Ford School Currents: Porter McConnell (MPP '05) | Gerald R. Ford School of Public Policy

Ford School Currents: Porter McConnell (MPP '05)

December 8, 2020 0:04:01
Kaltura Video

Porter McConnell (MPP '05) of “Take on Wall Street” speaks about reforming the financial system for the average American.

Transcript:

This is Ford School Currents, now with Porter McConnell MPP 2005,

who is the Campaign Manager at Take on Wall Street. So Porter, first

off, how did Take on Wall Street get started?

Take on Wall Street was launched before my time in 2016

in anticipation of a Hillary Clinton presidency. And the idea was that

a lot of unions and faith groups and community organizers and national advocacy

groups felt that the Dodd Frank Wall Street Reforms, while they were really

important, they didn't go far enough. So we're now a coalition of about

60 groups hosted by Americans for Financial Reform, the group that originally

worked with Elizabeth Warren and others to pass the Dodd Frank Act. After

January 20th, 2017, you were dealing with a very different set of circumstances.

And thinking about reforming financial institutions, you have national local

state regulations, you have online, you have all sorts of different kinds

of players, so how do you focus that down, how do you figure

out what are the issues where you can really make a difference?

One of the biggest challenges is that while Wall Street plays a role

in all of our lives, it sometimes can be an invisible role.

And so one of the biggest things we need to do is kind

of pull the curtain back. There's a lot of work to explain to

folks like, "This is what a stock buy back is, and this is

why... If you try to do this, it would just be seen as

a hustle or it would be illegal, but there's a set of folks

who are really good at reading the system and they are able to

do this work." And so, a lot of what we do is translating

and explaining. The other thing we don't ever need to explain

to working families is that the system is unfair or that the system

is rigged, or that... Let's say the difference between the debt that Stacey

Abrams took out, for example, to when she was supporting her family versus

the debt that Brian Kemp took out because of a failed business,

of failed investment. People instinctively know that we treat those debts

differently, and it's sort of a youthful indiscretion for him and a sign

of maybe a need for more financial literacy or whatever for her.

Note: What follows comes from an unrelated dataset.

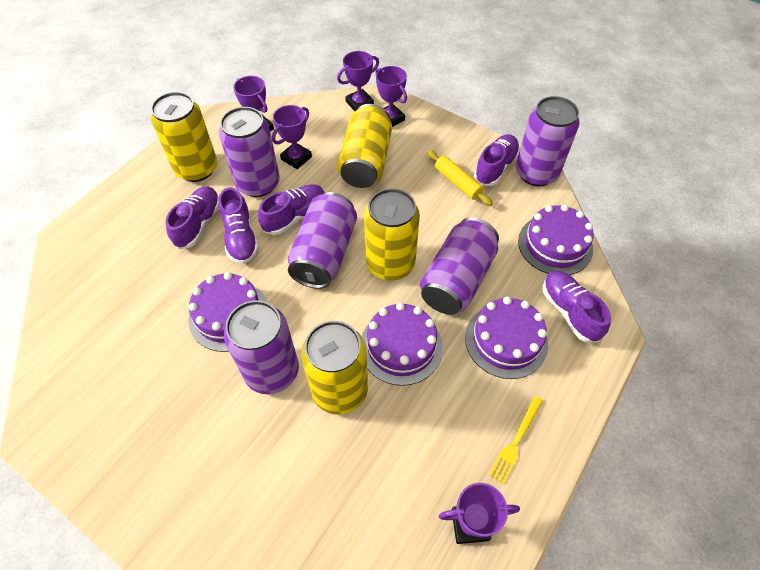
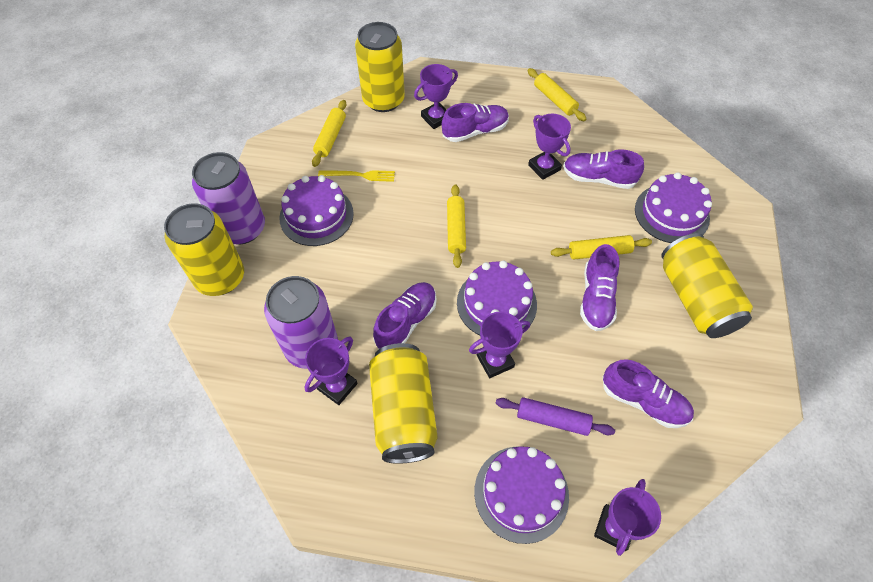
purple can: [219,107,280,197] [224,300,299,394] [288,192,357,289] [420,217,499,315] [516,96,580,186] = 5 -> [192,152,265,244] [264,276,338,369] = 2
purple rolling pin: none = 0 -> [495,397,615,436] = 1
yellow rolling pin: [427,150,493,206] = 1 -> [312,100,347,167] [447,184,466,268] [528,68,586,121] [551,235,652,260] = 4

So I think people understand the politics, the small p politics,

but they don't necessarily know the jargon. And so, the biggest challenge

for us is, here's the jargon, here's what it means. Here's what's happened

over time. Making money for money has happened,

that practice has grown over the last 40 years.

It hasn't always been true that the economy has been financialized. It used

to be that you'd make money from products and services more.

So a lot of that is explaining, but then on another level,

we're listening to families who are talking about the role of payday lenders

in their lives, or the role of student debt in their lives,

so it's a bit of a two way conversation. And the big challenge

for us is to be the translators of the jargon, but then to

really listen as activists are telling us their stories. Porter McConnell,

thanks for your insight. Nice talking to you.